→ ACTIVITY: In the records below, some lines hold the word "Poznania". Copy each of those lines.

[[ TASK INPUTS, beginning ]]

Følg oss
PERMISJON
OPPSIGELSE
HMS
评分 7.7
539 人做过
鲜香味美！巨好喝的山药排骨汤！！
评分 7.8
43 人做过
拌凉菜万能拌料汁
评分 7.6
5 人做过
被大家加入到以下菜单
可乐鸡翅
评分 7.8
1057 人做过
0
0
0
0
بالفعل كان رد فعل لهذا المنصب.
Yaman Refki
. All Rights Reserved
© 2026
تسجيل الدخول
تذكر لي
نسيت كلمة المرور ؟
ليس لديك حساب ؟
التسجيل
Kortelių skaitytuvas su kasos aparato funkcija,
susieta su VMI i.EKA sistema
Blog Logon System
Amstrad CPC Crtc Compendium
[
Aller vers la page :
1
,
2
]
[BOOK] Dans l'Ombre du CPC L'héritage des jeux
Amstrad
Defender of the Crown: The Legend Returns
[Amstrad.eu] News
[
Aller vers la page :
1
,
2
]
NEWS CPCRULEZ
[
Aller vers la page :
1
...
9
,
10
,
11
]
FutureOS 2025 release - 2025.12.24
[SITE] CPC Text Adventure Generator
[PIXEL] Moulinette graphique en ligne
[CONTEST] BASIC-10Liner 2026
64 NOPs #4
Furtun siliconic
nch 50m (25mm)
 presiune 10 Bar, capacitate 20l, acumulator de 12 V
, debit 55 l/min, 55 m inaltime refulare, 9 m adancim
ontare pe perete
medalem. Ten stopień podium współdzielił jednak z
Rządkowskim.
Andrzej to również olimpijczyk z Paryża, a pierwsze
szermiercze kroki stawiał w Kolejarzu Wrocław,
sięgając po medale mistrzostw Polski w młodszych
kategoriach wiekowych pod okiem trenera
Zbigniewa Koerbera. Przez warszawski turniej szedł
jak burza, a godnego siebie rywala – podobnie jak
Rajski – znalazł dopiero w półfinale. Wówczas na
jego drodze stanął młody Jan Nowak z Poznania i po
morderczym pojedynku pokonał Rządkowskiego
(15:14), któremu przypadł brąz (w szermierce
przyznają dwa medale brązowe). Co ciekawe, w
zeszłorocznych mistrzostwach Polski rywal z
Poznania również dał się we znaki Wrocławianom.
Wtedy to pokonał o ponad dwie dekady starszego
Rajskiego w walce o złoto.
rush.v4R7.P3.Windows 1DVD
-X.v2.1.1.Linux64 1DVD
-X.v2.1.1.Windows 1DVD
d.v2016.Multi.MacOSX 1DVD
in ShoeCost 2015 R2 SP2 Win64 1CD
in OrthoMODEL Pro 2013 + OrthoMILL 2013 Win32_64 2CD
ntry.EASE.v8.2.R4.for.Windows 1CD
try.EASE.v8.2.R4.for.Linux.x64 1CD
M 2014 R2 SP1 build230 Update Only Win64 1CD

[[ TASK INPUTS, end ]]

→ RESPONSE AREA:
jego drodze stanął młody Jan Nowak z Poznania i po
Poznania również dał się we znaki Wrocławianom.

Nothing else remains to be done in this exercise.